Goals

I believe the architecture described below achieves all of these goals (even if it is sometimes vague about the details).  It also addresses (in part) some issues I didn't set out to work on at all:

Overview and Glossary

The new Registry is a concrete class that defines the only interface (of those described here) that is considered public to code outside daf_butler.  It is a thin wrapper around RegistryLayer that performs error-checking, friendly error messages, and type coercion before delegating any real work to the classes below.  In the near term, Registry will have a single RegistryLayer; in a multi-layer Registry future, it will have an ordered list of RegistryLayer  instances, and delegate to them in turn.

RegistryLayer is a simple struct-like class that aggregates a Database instance and several "manager" classes responsible for different kinds of entities that can exist in a Registry.

Database is an abstract base class whose instances represent a particular schema/namespace and provide low-level database operations.  Database subclasses correspond to different database engines (SQLite, Oracle, etc).

The manager classes are all abstract base classes that act as containers and factories for an associated "record" or "records" class (also an ABC, unless otherwise noted below):

All manager and records classes have a reference to the Database that backs their layer.  Registry interacts directly with the manager and records objects, but rarely (if at all, at least after construction) with Database.

The prototype itself is on branch u/jbosch/prototyping, and mostly in the daf.butler.prototyping subpackage (more direct pointers to useful content appear later in this document).  None of this code can be expect or even import cleanly, but the documentation for the interface classes is ready for review.  The implementation classes are best considered an in-depth thought experiment to check that the interfaces were viable.

Prototype Details

Changes to Concepts and Primitives

The current codebase has classes for Run and Quantum that subclass Execution (which is not used otherwise), while collections are always represented as strings.  The relationship between a run and its collection is ambiguous and ultimately unsound - it provides a loophole that blocks us from being able to guarantee unique filenames (at least).  The prototype drops the Execution class (and table), and instead treats a run as a kind of collection (see Dataset/Collection Constraints).  Both runs and collections are now represented by strings in high-level code, and by CollectionRecord and RunRecord (which provide access to the integer surrogate ID) within Registry and its component classes.  The host+timespan information provided by Execution has now just been moved directly into the run and quantum tables.

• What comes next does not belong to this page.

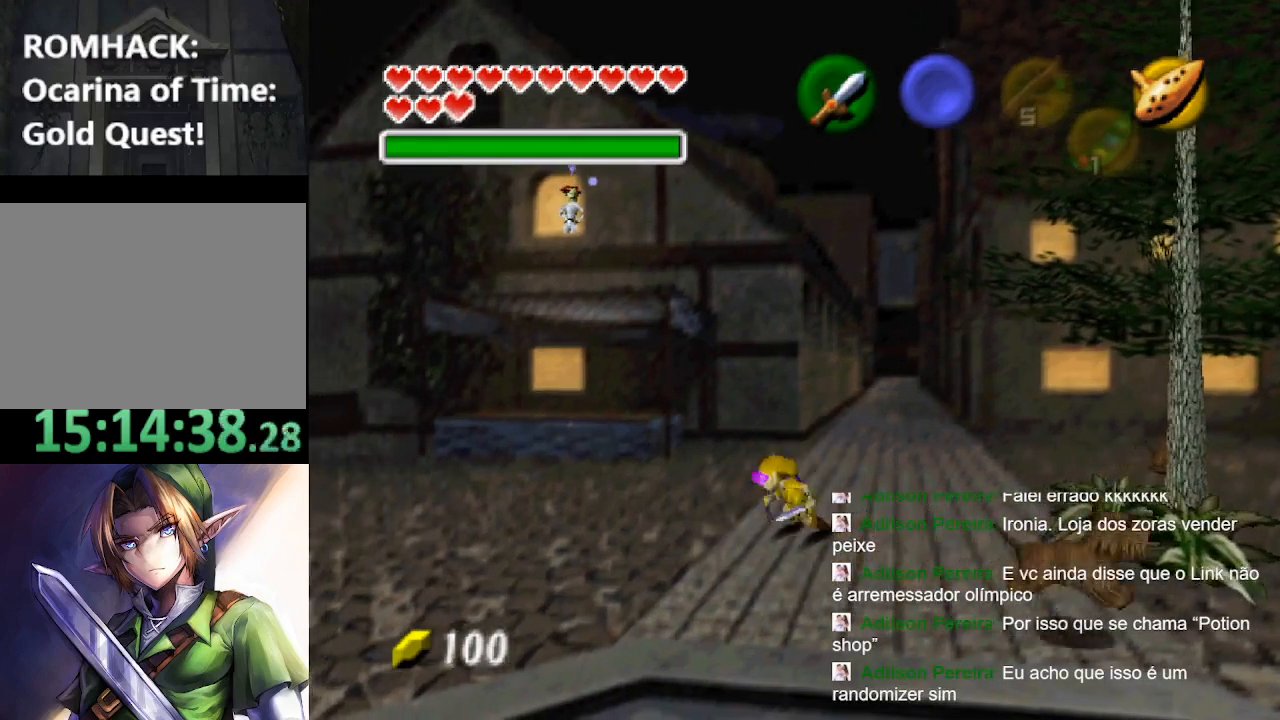
{"buttons": ["Y", "R1"], "left_stick": "left", "right_stick": "center", "events": [[67, "Y", "up"], [167, "Y", "down"], [267, "Y", "up"], [367, "Y", "down"], [400, "Y", "up"], [500, "Y", "down"]]}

Registering collections (not just runs) is now explicit, not something that happens implicitly when a collection is first used.

The prototype codebase currently uses new DatasetHandle classes instead of DatasetRef; DatasetHandle has different classes that represent different levels of knowledge about a dataset (in particular, "resolved" means we know its ID and origin, and that it exists).  I'm not sure, in retrospect, that the split into multiple classes was worthwhile, and it may be reverted, but this is largely tangential to the rest of the architecture, and it is not worth reviewers' time to think about.

The prototype codebase also uses special classes to represent iterables of DatasetHandle and DataCoordinate.  These were motivated in large part by a desire to have containers/iterables that remember what "optional" aspects their elements have - in particular, whether datasets are resolved and data ID are expanded.  The existing prototype code doesn't really utilize this much, and they may not be a part of the final design.  I'd like to see how they interact with the high-level Registry interface and particularly its query operations before deciding; they could also be a very nice way to represent query results.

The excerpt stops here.